Given problem: Update the entries from the start through the line containing "genus: Eriochloa" by replacing "collectors" with "collected by" everywhere, and leave everything else unchanged.

Data rows:
======

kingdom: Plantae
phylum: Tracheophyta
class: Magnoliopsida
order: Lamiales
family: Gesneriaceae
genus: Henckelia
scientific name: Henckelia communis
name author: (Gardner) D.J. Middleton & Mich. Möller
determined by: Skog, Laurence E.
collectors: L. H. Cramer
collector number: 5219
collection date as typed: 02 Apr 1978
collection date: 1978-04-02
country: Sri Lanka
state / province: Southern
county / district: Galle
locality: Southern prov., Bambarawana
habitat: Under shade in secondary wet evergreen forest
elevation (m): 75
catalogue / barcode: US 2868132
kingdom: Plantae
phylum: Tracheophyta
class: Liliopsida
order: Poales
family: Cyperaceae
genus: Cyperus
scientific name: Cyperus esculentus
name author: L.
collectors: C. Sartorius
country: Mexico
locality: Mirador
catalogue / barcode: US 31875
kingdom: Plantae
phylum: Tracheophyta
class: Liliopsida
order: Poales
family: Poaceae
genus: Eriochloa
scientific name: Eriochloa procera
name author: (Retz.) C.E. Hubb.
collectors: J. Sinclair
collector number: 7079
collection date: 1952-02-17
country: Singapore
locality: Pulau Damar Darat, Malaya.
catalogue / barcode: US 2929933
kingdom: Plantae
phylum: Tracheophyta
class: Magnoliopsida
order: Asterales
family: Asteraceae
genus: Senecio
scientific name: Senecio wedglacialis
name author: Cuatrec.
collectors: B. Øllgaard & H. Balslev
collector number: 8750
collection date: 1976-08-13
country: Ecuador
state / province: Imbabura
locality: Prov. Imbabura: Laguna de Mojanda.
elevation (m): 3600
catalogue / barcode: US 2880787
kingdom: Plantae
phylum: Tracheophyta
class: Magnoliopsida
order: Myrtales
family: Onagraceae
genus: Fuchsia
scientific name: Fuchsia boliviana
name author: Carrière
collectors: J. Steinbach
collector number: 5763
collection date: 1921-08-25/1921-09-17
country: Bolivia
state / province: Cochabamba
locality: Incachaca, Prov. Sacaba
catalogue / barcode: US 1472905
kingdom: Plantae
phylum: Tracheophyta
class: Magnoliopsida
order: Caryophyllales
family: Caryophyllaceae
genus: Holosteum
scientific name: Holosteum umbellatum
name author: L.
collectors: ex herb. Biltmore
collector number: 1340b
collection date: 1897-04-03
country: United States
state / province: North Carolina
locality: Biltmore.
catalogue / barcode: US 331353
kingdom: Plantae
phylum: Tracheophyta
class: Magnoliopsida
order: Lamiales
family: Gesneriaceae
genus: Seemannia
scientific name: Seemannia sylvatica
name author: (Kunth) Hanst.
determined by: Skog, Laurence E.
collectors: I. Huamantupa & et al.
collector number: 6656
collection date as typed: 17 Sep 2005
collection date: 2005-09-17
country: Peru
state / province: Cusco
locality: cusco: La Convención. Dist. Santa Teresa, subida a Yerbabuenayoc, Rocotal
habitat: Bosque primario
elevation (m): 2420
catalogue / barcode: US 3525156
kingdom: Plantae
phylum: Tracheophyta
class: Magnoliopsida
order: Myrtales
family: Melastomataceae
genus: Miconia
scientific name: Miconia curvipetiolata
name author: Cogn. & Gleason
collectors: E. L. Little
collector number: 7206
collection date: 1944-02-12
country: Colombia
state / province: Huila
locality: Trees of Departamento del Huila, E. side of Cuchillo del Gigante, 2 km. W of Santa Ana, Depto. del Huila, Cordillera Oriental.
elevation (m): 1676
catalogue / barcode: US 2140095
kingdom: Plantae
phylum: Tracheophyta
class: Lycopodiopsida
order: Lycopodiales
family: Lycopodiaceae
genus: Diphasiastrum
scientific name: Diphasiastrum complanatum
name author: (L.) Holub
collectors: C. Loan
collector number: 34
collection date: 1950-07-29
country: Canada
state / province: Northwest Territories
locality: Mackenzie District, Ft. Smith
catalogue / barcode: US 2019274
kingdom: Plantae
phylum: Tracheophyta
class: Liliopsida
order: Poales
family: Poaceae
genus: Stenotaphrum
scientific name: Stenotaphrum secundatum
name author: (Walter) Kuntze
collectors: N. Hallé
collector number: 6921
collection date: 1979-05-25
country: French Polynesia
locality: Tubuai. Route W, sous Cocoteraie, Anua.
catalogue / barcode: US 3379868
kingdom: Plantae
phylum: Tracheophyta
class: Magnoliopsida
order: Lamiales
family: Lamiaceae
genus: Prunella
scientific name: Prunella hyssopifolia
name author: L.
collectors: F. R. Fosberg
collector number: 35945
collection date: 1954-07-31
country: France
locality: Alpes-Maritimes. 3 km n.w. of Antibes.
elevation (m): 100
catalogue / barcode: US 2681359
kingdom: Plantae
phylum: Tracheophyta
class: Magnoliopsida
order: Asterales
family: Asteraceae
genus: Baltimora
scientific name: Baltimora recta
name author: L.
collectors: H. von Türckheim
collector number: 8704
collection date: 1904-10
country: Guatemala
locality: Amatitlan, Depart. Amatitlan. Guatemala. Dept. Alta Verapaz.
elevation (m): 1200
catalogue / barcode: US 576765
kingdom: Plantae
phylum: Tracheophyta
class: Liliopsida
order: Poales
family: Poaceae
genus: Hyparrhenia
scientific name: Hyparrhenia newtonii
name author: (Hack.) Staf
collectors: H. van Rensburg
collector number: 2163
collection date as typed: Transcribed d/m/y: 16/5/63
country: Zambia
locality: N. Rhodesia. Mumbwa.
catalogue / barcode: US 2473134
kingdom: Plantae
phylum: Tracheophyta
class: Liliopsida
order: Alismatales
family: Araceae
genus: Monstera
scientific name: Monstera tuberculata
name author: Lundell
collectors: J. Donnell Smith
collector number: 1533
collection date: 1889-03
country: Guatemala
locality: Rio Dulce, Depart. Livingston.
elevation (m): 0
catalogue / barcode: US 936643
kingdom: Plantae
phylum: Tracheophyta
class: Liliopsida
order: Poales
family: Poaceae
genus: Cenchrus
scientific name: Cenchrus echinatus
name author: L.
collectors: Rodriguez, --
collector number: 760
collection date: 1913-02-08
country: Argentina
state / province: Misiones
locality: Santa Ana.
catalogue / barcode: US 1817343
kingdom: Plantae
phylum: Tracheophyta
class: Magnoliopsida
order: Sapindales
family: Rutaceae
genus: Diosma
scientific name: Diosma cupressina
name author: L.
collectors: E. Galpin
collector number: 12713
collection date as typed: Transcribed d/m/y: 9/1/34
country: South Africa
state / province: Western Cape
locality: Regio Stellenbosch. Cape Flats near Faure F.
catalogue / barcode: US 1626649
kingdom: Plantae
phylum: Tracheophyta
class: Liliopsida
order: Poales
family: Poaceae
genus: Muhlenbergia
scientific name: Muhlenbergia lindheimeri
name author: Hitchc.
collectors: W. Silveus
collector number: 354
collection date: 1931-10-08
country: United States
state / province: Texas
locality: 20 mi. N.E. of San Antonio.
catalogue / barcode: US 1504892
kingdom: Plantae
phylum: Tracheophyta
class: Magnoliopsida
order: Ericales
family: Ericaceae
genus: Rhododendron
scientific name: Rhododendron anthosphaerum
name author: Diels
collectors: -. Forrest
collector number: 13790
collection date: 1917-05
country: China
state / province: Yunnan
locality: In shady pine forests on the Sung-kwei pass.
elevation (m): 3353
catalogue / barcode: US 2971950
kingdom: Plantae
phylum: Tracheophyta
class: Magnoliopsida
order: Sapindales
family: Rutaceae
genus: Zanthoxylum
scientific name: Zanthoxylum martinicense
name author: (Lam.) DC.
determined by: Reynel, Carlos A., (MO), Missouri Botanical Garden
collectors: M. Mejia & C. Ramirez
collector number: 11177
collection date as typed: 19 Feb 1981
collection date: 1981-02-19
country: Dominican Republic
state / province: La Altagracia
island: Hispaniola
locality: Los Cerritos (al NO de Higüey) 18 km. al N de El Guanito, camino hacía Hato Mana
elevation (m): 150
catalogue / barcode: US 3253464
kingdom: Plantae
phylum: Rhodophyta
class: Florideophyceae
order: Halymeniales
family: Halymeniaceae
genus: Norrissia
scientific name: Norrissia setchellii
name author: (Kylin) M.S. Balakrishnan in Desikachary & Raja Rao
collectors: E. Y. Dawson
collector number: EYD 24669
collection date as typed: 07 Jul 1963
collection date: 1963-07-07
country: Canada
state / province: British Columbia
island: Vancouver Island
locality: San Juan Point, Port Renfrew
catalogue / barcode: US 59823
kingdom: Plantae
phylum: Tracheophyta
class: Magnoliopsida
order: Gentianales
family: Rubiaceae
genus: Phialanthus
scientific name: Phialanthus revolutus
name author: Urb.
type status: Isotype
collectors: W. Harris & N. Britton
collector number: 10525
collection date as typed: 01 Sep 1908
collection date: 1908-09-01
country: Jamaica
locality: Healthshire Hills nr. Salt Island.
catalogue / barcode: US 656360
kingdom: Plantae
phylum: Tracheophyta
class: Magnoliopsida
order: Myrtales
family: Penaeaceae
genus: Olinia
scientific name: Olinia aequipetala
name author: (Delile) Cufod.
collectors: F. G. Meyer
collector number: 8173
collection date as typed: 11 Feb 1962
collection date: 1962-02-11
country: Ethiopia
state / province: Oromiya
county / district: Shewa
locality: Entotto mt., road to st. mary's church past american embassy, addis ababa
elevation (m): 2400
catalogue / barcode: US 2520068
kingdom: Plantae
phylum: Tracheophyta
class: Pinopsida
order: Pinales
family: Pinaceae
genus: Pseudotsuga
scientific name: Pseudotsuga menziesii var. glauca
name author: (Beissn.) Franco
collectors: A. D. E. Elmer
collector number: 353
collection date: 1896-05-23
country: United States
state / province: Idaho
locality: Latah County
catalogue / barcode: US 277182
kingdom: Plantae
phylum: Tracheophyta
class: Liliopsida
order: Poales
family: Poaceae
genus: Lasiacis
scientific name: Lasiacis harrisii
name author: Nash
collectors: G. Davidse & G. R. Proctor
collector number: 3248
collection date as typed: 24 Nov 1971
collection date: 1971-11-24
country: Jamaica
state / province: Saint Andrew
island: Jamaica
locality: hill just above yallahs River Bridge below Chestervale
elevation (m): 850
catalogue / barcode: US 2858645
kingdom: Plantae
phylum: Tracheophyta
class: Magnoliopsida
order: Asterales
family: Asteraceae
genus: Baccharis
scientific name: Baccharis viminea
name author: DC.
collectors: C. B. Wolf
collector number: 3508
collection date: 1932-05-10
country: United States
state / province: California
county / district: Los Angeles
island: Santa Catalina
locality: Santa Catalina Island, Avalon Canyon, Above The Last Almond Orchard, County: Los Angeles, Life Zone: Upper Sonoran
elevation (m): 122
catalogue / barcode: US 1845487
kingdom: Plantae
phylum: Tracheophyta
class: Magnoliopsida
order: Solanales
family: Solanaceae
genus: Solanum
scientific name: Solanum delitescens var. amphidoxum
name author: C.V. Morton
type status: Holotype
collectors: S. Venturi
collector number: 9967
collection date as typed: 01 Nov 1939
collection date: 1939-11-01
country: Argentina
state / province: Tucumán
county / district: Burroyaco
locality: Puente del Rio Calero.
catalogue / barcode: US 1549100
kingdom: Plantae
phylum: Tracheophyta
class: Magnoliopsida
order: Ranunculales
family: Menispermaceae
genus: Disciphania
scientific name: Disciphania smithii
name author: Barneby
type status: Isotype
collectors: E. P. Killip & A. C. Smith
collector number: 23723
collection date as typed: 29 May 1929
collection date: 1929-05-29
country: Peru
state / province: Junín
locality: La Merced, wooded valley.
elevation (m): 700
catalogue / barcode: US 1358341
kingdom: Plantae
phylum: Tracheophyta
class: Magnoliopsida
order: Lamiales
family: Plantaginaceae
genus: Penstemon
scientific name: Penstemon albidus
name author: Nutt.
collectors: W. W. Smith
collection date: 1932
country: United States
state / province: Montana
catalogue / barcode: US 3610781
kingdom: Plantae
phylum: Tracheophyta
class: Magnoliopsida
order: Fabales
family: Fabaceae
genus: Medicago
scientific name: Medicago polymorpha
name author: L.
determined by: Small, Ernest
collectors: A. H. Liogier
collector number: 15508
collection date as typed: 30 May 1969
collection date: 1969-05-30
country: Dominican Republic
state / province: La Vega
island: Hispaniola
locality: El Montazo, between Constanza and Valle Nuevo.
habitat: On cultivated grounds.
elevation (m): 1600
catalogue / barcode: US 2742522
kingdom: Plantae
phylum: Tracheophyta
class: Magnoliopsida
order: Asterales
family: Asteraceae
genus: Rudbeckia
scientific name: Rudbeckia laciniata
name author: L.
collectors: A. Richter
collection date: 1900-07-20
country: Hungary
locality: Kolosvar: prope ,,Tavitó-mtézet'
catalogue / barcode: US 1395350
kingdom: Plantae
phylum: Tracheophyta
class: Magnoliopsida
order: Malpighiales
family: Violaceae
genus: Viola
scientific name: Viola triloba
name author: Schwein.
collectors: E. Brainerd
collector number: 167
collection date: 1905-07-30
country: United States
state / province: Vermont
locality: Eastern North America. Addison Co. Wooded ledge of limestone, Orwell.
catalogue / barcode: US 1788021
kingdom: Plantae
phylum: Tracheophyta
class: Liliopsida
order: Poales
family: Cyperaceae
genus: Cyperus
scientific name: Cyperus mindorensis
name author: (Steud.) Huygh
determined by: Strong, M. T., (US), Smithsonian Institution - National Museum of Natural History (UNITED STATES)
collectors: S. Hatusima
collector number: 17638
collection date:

======

Exercise result:
kingdom: Plantae
phylum: Tracheophyta
class: Magnoliopsida
order: Lamiales
family: Gesneriaceae
genus: Henckelia
scientific name: Henckelia communis
name author: (Gardner) D.J. Middleton & Mich. Möller
determined by: Skog, Laurence E.
collected by: L. H. Cramer
collector number: 5219
collection date as typed: 02 Apr 1978
collection date: 1978-04-02
country: Sri Lanka
state / province: Southern
county / district: Galle
locality: Southern prov., Bambarawana
habitat: Under shade in secondary wet evergreen forest
elevation (m): 75
catalogue / barcode: US 2868132
kingdom: Plantae
phylum: Tracheophyta
class: Liliopsida
order: Poales
family: Cyperaceae
genus: Cyperus
scientific name: Cyperus esculentus
name author: L.
collected by: C. Sartorius
country: Mexico
locality: Mirador
catalogue / barcode: US 31875
kingdom: Plantae
phylum: Tracheophyta
class: Liliopsida
order: Poales
family: Poaceae
genus: Eriochloa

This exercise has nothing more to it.